Anne Mangan (text), David Cornish (illus), Emu’s Halloween, HarperCollins, 1 September 2015, 32pp., $14.99 (hbk) ISBN 9780732298906
If your kids are itching to go trick-or-treating, but you’d really rather they didn’t, here’s a book to help you convince them to have a Halloween party instead. In Emu’s Halloween, Victorian author Anne Mangan takes the American traditions associated with Halloween and gives them an Australian spin, featuring iconic Aussie animals like the kangaroo and emu, alongside the infamous redback spider.
The story is written as a rhyme, with mostly one to two sentences a page. It tells the tale of Emu’s struggle to throw a party for October 31 that is truly scary. Emu’s friends rally around him and they work together to prepare frightful decorations and fearsome food. There’s humour too, with an echidna assigned to blow up the balloons. The book provides inspiration for scary costumes, with the echidna dressed as Dracula, a koala as Frankenstein’s monster, a cockatoo as a ghost, and – my favourite – a redback spider as himself.
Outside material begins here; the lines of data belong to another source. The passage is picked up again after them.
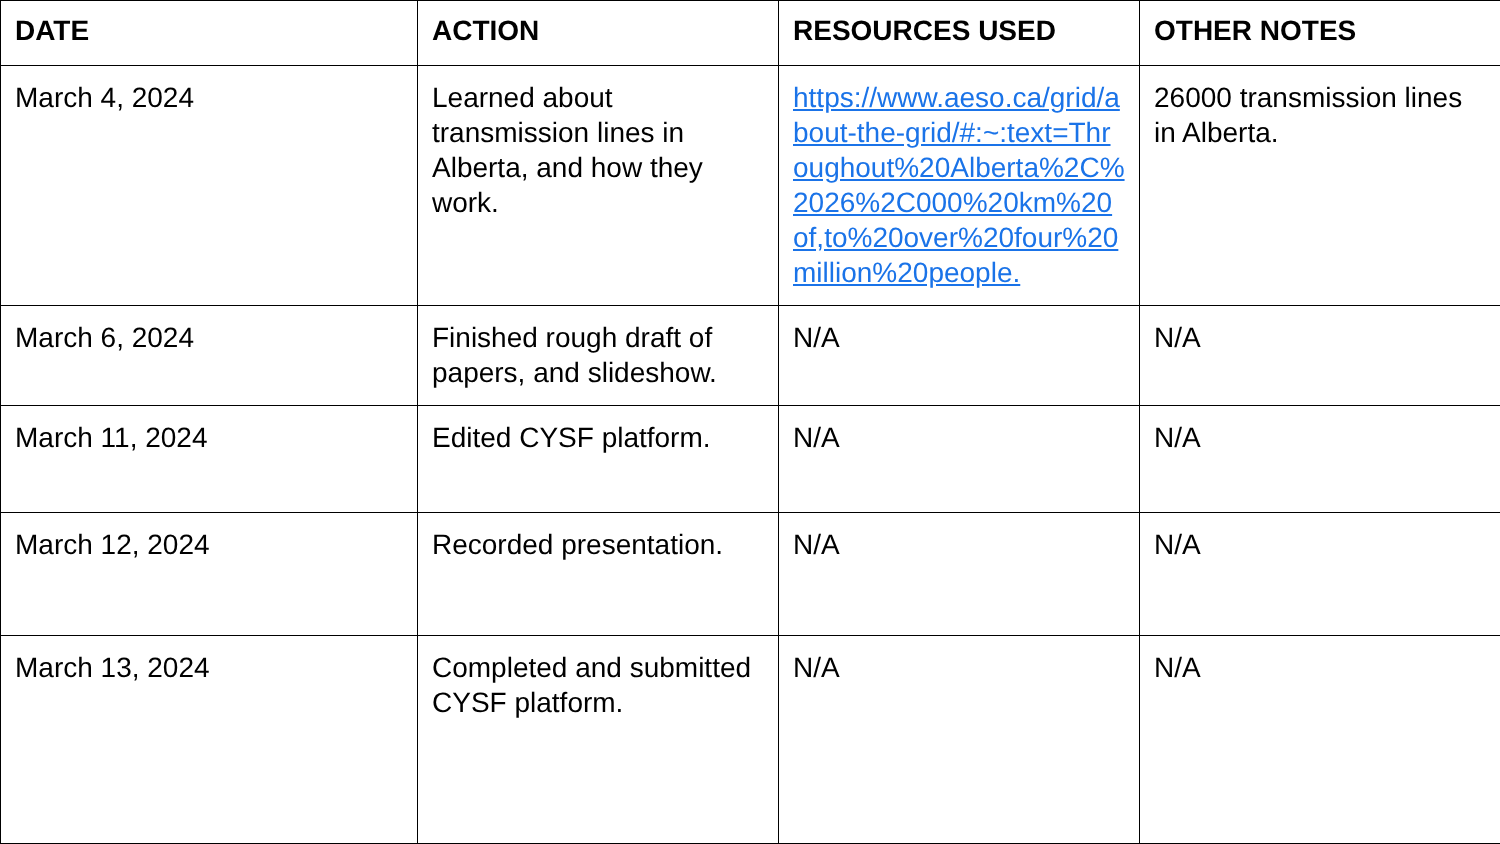| DATE | ACTION | RESOURCES USED | OTHER NOTES |
| --- | --- | --- | --- |
| March 4, 2024 | Learned about transmission lines in Alberta, and how they work. | https://www.aeso.ca/grid/about-the-grid/#:~:text=Throughout%20Alberta%2C%2026%2C000%20km%20of,to%20over%20four%20million%20people. | 26000 transmission lines in Alberta. |
| March 6, 2024 | Finished rough draft of papers, and slideshow. | N/A | N/A |
| March 11, 2024 | Edited CYSF platform. | N/A | N/A |
| March 12, 2024 | Recorded presentation. | N/A | N/A |
| March 13, 2024 | Completed and submitted CYSF platform. | N/A | N/A |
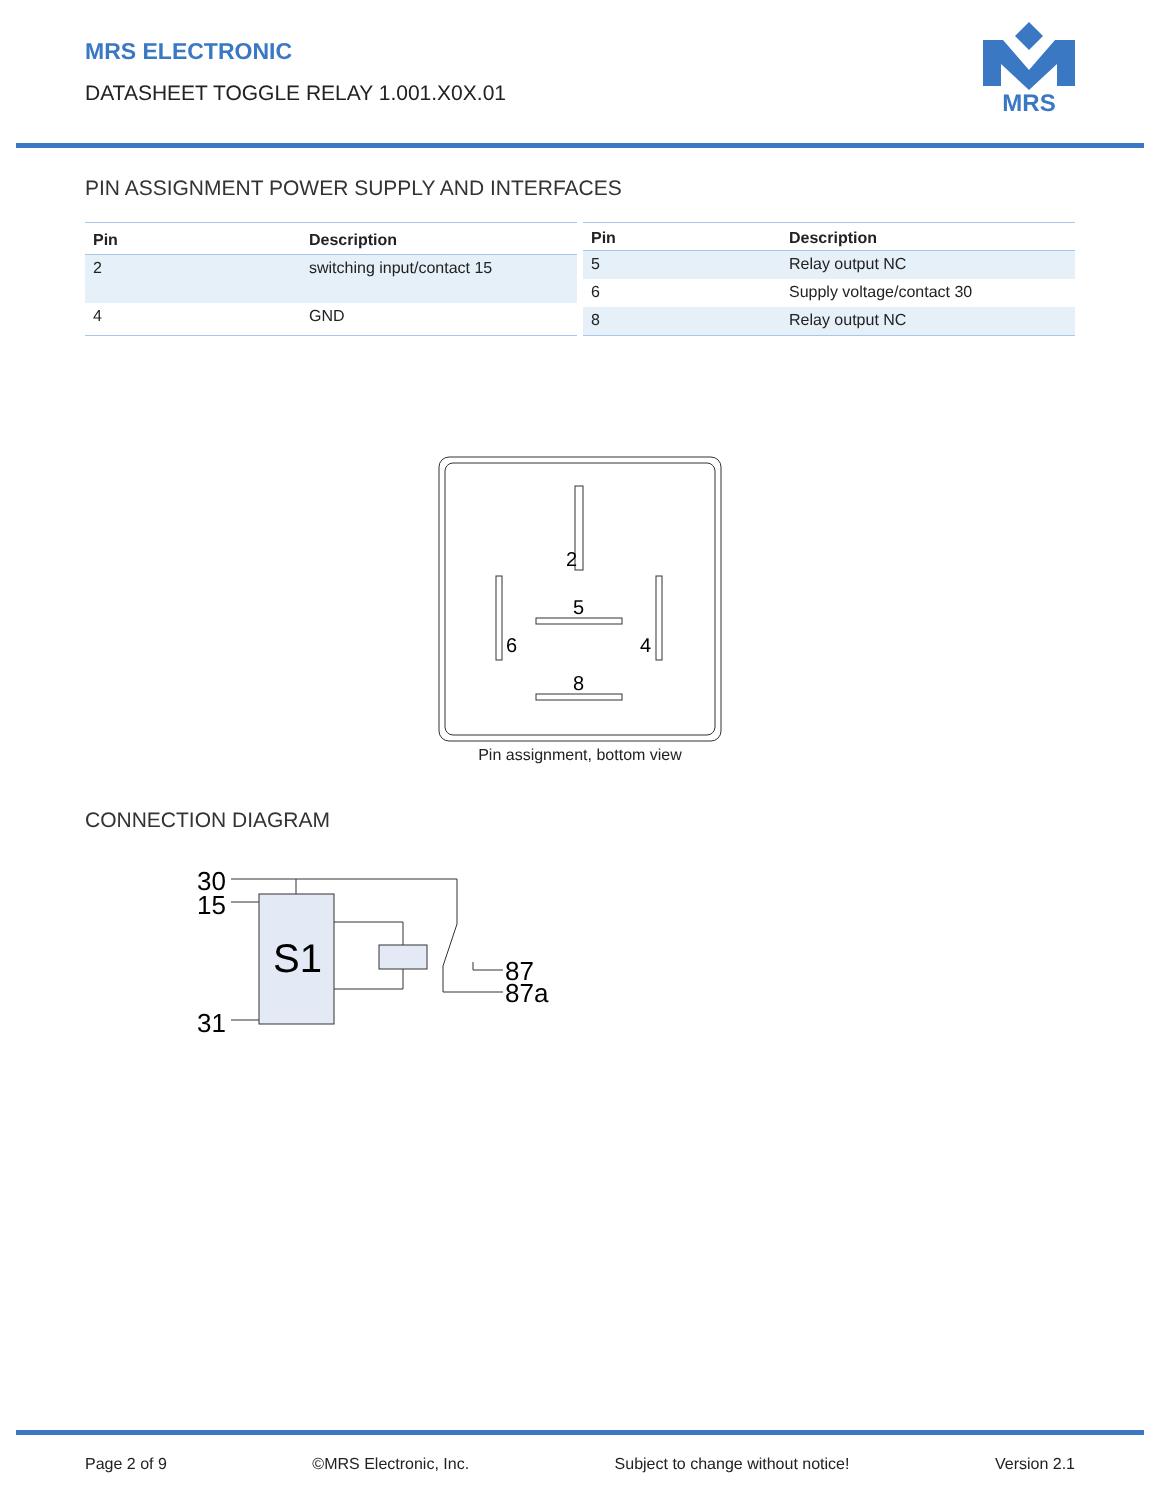MRS ELECTRONIC
DATASHEET TOGGLE RELAY 1.001.X0X.01
MRS
PIN ASSIGNMENT POWER SUPPLY AND INTERFACES
| Pin | Description |
| --- | --- |
| 2 | switching input/contact 15 |
| 4 | GND |
| Pin | Description |
| --- | --- |
| 5 | Relay output NC |
| 6 | Supply voltage/contact 30 |
| 8 | Relay output NC |
2
5
6
4
8
Pin assignment, bottom view
CONNECTION DIAGRAM
S1
30
15
31
87
87a
Page 2 of 9 ©MRS Electronic, Inc. Subject to change without notice! Version 2.1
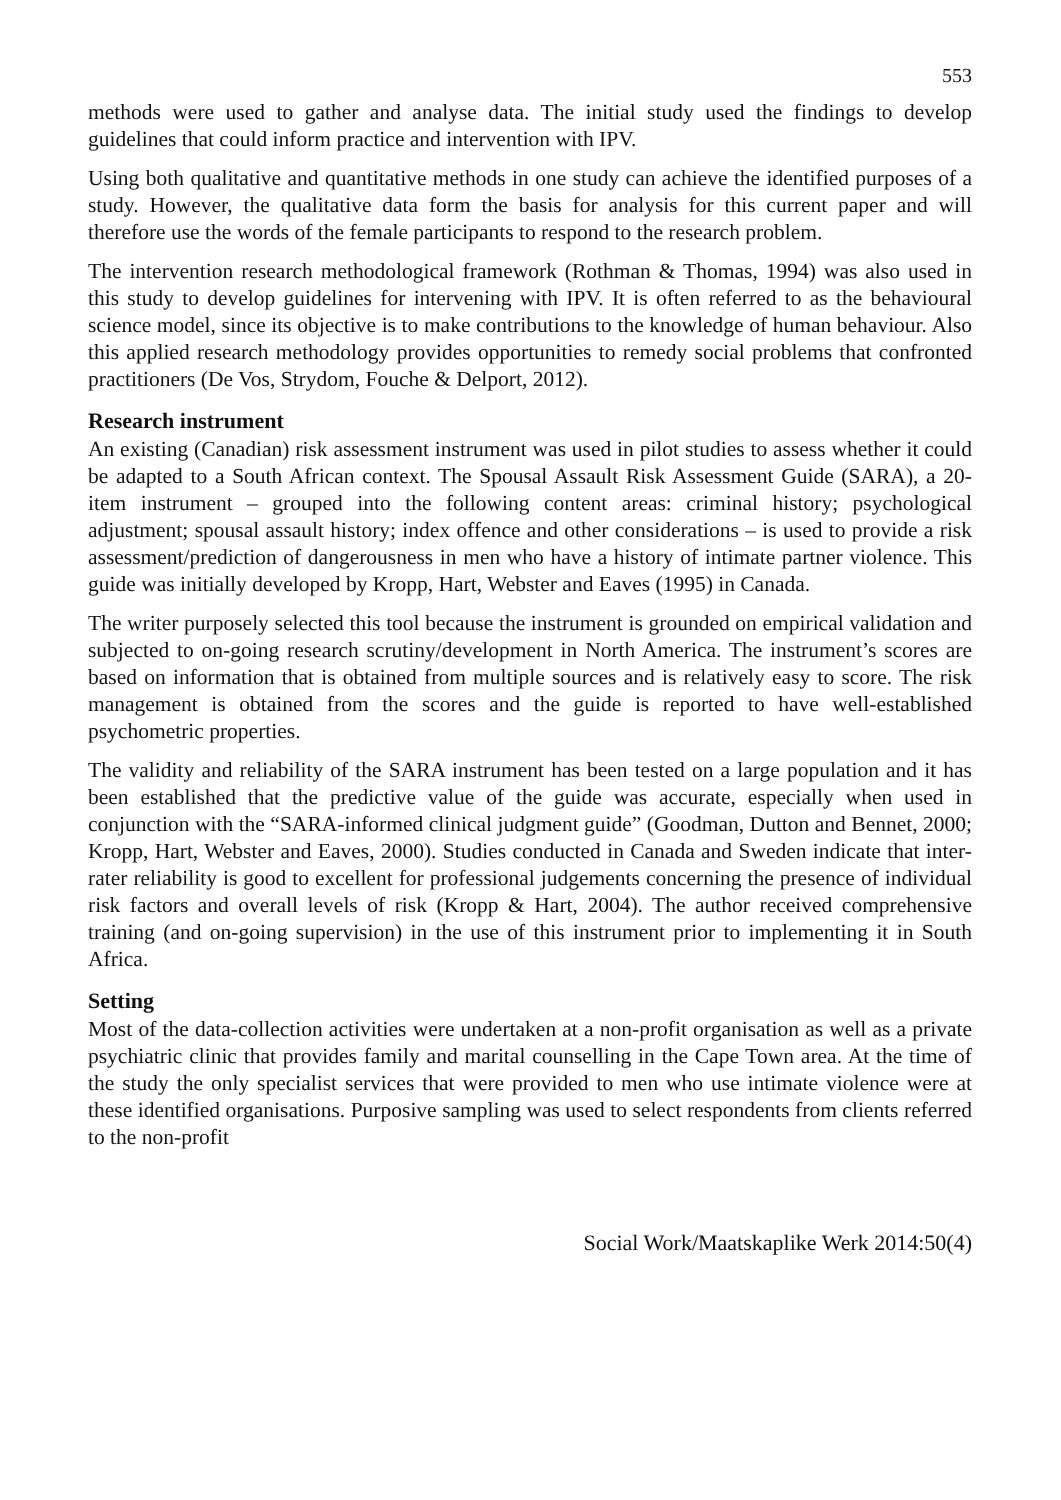553
methods were used to gather and analyse data. The initial study used the findings to develop guidelines that could inform practice and intervention with IPV.
Using both qualitative and quantitative methods in one study can achieve the identified purposes of a study. However, the qualitative data form the basis for analysis for this current paper and will therefore use the words of the female participants to respond to the research problem.
The intervention research methodological framework (Rothman & Thomas, 1994) was also used in this study to develop guidelines for intervening with IPV. It is often referred to as the behavioural science model, since its objective is to make contributions to the knowledge of human behaviour. Also this applied research methodology provides opportunities to remedy social problems that confronted practitioners (De Vos, Strydom, Fouche & Delport, 2012).
Research instrument
An existing (Canadian) risk assessment instrument was used in pilot studies to assess whether it could be adapted to a South African context. The Spousal Assault Risk Assessment Guide (SARA), a 20-item instrument – grouped into the following content areas: criminal history; psychological adjustment; spousal assault history; index offence and other considerations – is used to provide a risk assessment/prediction of dangerousness in men who have a history of intimate partner violence. This guide was initially developed by Kropp, Hart, Webster and Eaves (1995) in Canada.
The writer purposely selected this tool because the instrument is grounded on empirical validation and subjected to on-going research scrutiny/development in North America. The instrument’s scores are based on information that is obtained from multiple sources and is relatively easy to score. The risk management is obtained from the scores and the guide is reported to have well-established psychometric properties.
The validity and reliability of the SARA instrument has been tested on a large population and it has been established that the predictive value of the guide was accurate, especially when used in conjunction with the “SARA-informed clinical judgment guide” (Goodman, Dutton and Bennet, 2000; Kropp, Hart, Webster and Eaves, 2000). Studies conducted in Canada and Sweden indicate that inter-rater reliability is good to excellent for professional judgements concerning the presence of individual risk factors and overall levels of risk (Kropp & Hart, 2004). The author received comprehensive training (and on-going supervision) in the use of this instrument prior to implementing it in South Africa.
Setting
Most of the data-collection activities were undertaken at a non-profit organisation as well as a private psychiatric clinic that provides family and marital counselling in the Cape Town area. At the time of the study the only specialist services that were provided to men who use intimate violence were at these identified organisations. Purposive sampling was used to select respondents from clients referred to the non-profit
Social Work/Maatskaplike Werk 2014:50(4)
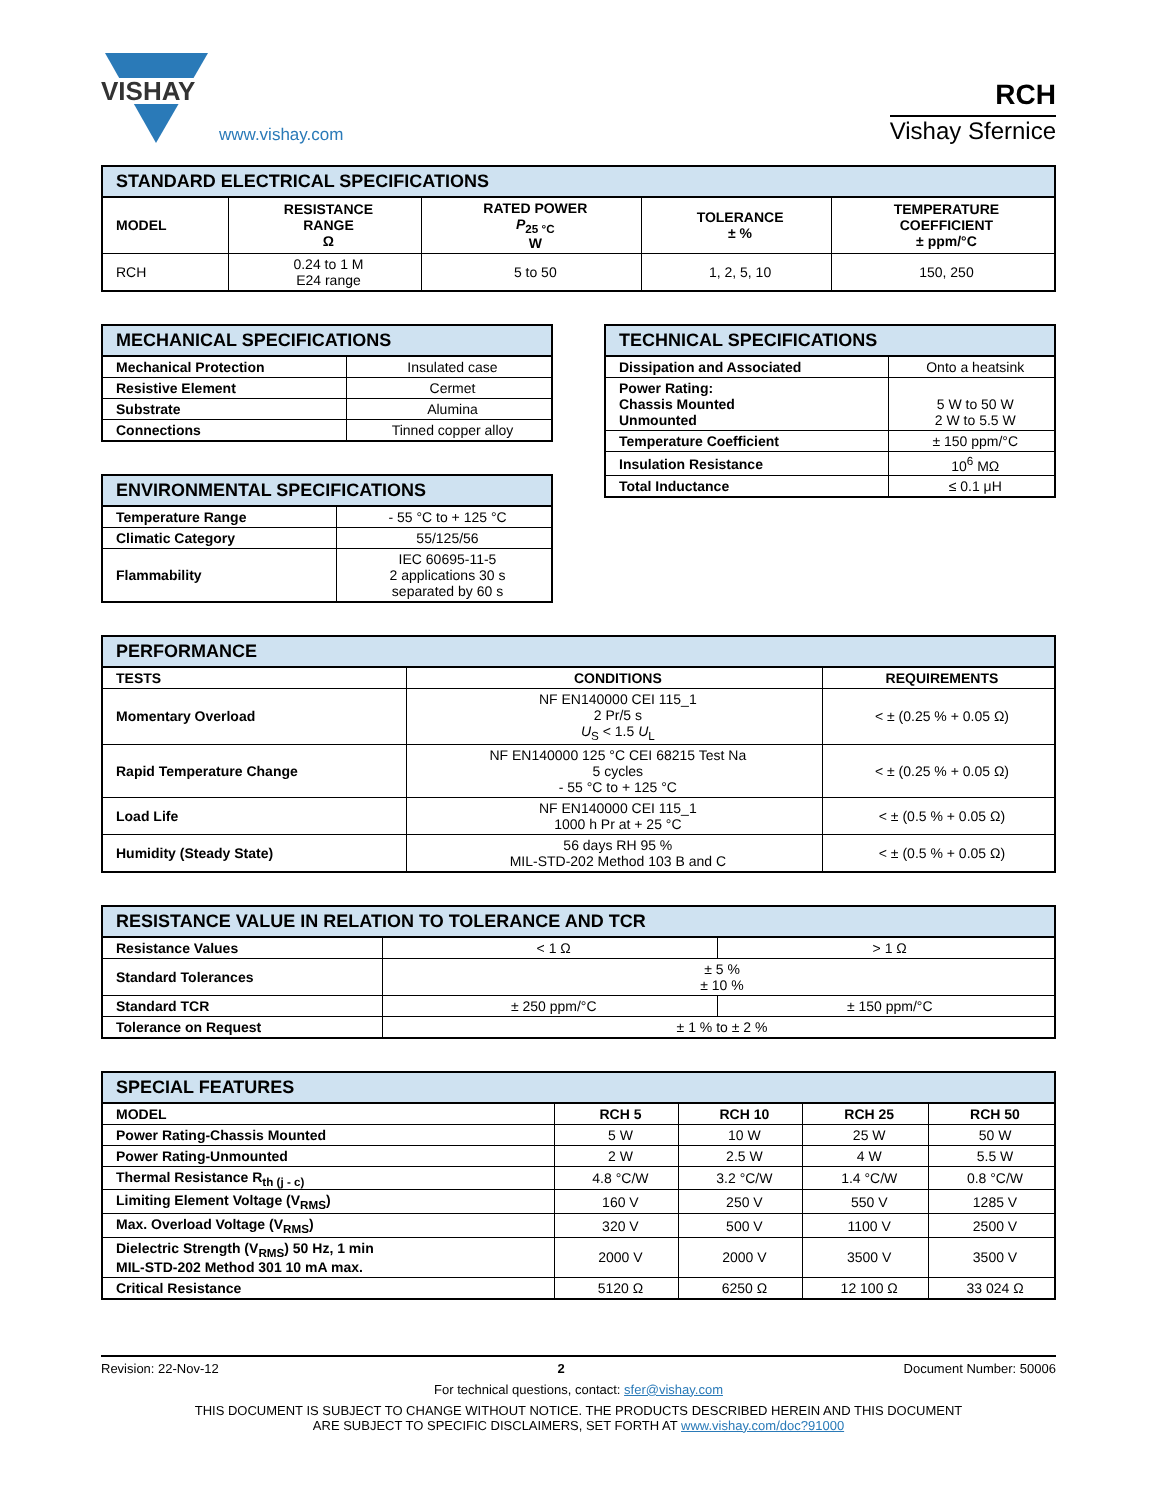VISHAY
www.vishay.com
RCH
Vishay Sfernice
| STANDARD ELECTRICAL SPECIFICATIONS | | | | |
| --- | --- | --- | --- | --- |
| MODEL | RESISTANCE RANGE Ω | RATED POWER P<sub>25 °C</sub> W | TOLERANCE ± % | TEMPERATURE COEFFICIENT ± ppm/°C |
| RCH | 0.24 to 1 M E24 range | 5 to 50 | 1, 2, 5, 10 | 150, 250 |
| MECHANICAL SPECIFICATIONS | |
| --- | --- |
| Mechanical Protection | Insulated case |
| Resistive Element | Cermet |
| Substrate | Alumina |
| Connections | Tinned copper alloy |
| ENVIRONMENTAL SPECIFICATIONS | |
| --- | --- |
| Temperature Range | - 55 °C to + 125 °C |
| Climatic Category | 55/125/56 |
| Flammability | IEC 60695-11-5 2 applications 30 s separated by 60 s |
| TECHNICAL SPECIFICATIONS | |
| --- | --- |
| Dissipation and Associated | Onto a heatsink |
| Power Rating: Chassis Mounted Unmounted | 5 W to 50 W 2 W to 5.5 W |
| Temperature Coefficient | ± 150 ppm/°C |
| Insulation Resistance | 10<sup>6</sup> MΩ |
| Total Inductance | ≤ 0.1 μH |
| PERFORMANCE | | |
| --- | --- | --- |
| TESTS | CONDITIONS | REQUIREMENTS |
| Momentary Overload | NF EN140000 CEI 115_1 2 Pr/5 s U<sub>S</sub> < 1.5 U<sub>L</sub> | < ± (0.25 % + 0.05 Ω) |
| Rapid Temperature Change | NF EN140000 125 °C CEI 68215 Test Na 5 cycles - 55 °C to + 125 °C | < ± (0.25 % + 0.05 Ω) |
| Load Life | NF EN140000 CEI 115_1 1000 h Pr at + 25 °C | < ± (0.5 % + 0.05 Ω) |
| Humidity (Steady State) | 56 days RH 95 % MIL-STD-202 Method 103 B and C | < ± (0.5 % + 0.05 Ω) |
| RESISTANCE VALUE IN RELATION TO TOLERANCE AND TCR | | |
| --- | --- | --- |
| Resistance Values | < 1 Ω | > 1 Ω |
| Standard Tolerances | ± 5 % ± 10 % | |
| Standard TCR | ± 250 ppm/°C | ± 150 ppm/°C |
| Tolerance on Request | ± 1 % to ± 2 % | |
| SPECIAL FEATURES | | | | |
| --- | --- | --- | --- | --- |
| MODEL | RCH 5 | RCH 10 | RCH 25 | RCH 50 |
| Power Rating-Chassis Mounted | 5 W | 10 W | 25 W | 50 W |
| Power Rating-Unmounted | 2 W | 2.5 W | 4 W | 5.5 W |
| Thermal Resistance R<sub>th (j - c)</sub> | 4.8 °C/W | 3.2 °C/W | 1.4 °C/W | 0.8 °C/W |
| Limiting Element Voltage (V<sub>RMS</sub>) | 160 V | 250 V | 550 V | 1285 V |
| Max. Overload Voltage (V<sub>RMS</sub>) | 320 V | 500 V | 1100 V | 2500 V |
| Dielectric Strength (V<sub>RMS</sub>) 50 Hz, 1 min MIL-STD-202 Method 301 10 mA max. | 2000 V | 2000 V | 3500 V | 3500 V |
| Critical Resistance | 5120 Ω | 6250 Ω | 12 100 Ω | 33 024 Ω |
Revision: 22-Nov-12 2 Document Number: 50006
For technical questions, contact: sfer@vishay.com
THIS DOCUMENT IS SUBJECT TO CHANGE WITHOUT NOTICE. THE PRODUCTS DESCRIBED HEREIN AND THIS DOCUMENT
ARE SUBJECT TO SPECIFIC DISCLAIMERS, SET FORTH AT www.vishay.com/doc?91000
South Australian illustrator David Cornish’s pictures are big, bold and fun and his “zombie kangaroo” really looks like a zombie!
I read this with my son, 2, and my 7-year-old twin girls and (thankfully) no-one was scared.
I didn’t love this book. There wasn’t anything particularly wrong with it, it just seemed a bit “ho hum”. My kids didn’t want to read it a second time either.